■ **WHAT YOU SHOULD DO**: Decide whether each statement below agrees with the COVID-19 excerpt, answering yes or no and quoting the words of the excerpt that decide it. 1. Non-survivors had higher serum ferritin levels than survivors. 2. The study's samples were collected after most of the population had been vaccinated. 3. Multiple organ failure in severe COVID-19 patients typically appears about one week after infection.

An increase in ferritin level was identified according to disease progression and non-survivors had higher serum ferritin level compared to survivors, confirming enrichment of ferroptosis and energy metabolism pathways in patients with COVID-19. Indeed, the serum of patients with COVID-19 showed an iron imbalance [95] and significantly elevated ferritin levels were related to disease severity, development of acute respiratory distress syndrome (ARDS) and death in COVID-19 patients [96–99]. Furthermore, a study has demonstrated the ability of the COVID-19 infection to target hemoglobin, thus constituting a pivotal step in the pathogenesis of the disease [100]. Consequently, this process ultimately leads to the detachment of porphyrins from iron, subsequent release of iron into the circulation resulting in iron overload and subsequent elevation of ferritin levels [96]. As well documented, most patients with severe COVID-19 disease present with several extra-pulmonary manifestations, leading to multiorgan damage and failure, and the most affected organs are lungs, liver, and kidneys [101]. The multiple organ failure observed in severe COVID-19 patients typically presents around two weeks post-infection [102], and can coincide with the onset of ferroptosis [103].
Recent research has established the usefulness of machine learning (ML) models using routine laboratory test results as clinical decision support tools for COVID-19 diagnoses. ML has been demonstrated to play a significant role in understanding and combating the pandemic, particularly in predicting mortality risk and severity based on laboratory test results. In the present study, we employed multiple well-established ML models to predict the mortality risk model for COVID-19 patients, based on altered metabolites identified through our data and recent literature. This highlights the potential for ML models at present and artificial intelligence models (AI) in near future to provide a clinically valuable tool for predicting death risk in COVID-19 patients based on their metabolomic profile and suggested that research efforts should not overlook metabolic signatures of the disease.
The major limitation of this study is that the samples used were collected during the early days of the pandemic, which may not reflect the status of post vaccinated population cohort that is prevalent. This could potentially impact the generalization of the findings to more recent cases, as the vaccination may impact the metabolic changes observed. Further research is required to better understand the underlying mechanisms of the relationship between these metabolic markers and COVID-19 outcomes.

■ **GIVEN DATA**:
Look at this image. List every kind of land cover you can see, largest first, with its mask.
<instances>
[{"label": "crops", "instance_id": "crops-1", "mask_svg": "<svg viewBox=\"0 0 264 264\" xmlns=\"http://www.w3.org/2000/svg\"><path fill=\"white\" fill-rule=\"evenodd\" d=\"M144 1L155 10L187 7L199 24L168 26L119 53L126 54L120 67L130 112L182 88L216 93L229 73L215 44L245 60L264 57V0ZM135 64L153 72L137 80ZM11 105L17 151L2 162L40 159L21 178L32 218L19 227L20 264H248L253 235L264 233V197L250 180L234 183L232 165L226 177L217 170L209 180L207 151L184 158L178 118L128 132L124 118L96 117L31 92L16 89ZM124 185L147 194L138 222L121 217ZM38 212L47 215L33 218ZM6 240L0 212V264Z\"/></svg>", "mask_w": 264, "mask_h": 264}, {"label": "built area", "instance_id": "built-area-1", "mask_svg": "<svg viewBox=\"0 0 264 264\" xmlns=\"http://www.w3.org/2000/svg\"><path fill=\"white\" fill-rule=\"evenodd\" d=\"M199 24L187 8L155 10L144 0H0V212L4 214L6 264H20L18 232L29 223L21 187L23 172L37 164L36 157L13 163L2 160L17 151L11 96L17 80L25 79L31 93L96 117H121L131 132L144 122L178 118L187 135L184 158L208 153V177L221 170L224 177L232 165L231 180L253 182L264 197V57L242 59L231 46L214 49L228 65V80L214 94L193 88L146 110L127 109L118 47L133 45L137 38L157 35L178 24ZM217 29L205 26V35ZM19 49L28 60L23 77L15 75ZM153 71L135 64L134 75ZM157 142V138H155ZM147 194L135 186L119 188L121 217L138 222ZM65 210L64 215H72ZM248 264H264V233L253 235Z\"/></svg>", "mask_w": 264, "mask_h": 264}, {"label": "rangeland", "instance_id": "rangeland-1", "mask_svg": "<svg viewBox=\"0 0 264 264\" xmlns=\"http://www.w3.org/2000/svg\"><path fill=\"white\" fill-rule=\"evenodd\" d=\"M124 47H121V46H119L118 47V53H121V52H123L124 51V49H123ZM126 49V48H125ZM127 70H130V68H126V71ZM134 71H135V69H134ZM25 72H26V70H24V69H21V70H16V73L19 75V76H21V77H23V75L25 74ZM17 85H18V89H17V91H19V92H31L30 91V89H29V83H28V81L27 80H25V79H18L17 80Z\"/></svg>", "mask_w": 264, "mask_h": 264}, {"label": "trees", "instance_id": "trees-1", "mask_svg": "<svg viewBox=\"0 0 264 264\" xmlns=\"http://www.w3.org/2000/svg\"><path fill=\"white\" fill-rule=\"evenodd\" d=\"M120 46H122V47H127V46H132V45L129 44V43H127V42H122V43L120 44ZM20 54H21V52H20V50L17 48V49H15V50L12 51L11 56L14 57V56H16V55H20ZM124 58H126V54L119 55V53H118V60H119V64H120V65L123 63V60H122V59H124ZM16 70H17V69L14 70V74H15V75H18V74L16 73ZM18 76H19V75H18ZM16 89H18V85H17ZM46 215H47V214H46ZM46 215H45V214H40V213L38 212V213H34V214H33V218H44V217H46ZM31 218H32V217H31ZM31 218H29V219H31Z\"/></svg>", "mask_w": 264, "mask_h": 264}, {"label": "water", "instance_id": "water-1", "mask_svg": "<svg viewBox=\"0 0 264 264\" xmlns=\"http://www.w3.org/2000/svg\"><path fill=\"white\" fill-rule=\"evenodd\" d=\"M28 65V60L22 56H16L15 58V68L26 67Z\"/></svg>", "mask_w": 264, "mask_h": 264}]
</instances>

■ **FINAL ANSWER**:
1. Yes: "non-survivors had higher serum ferritin level compared to survivors"
2. No: "the samples used were collected during the early days of the pandemic"
3. No: "typically presents around two weeks post-infection"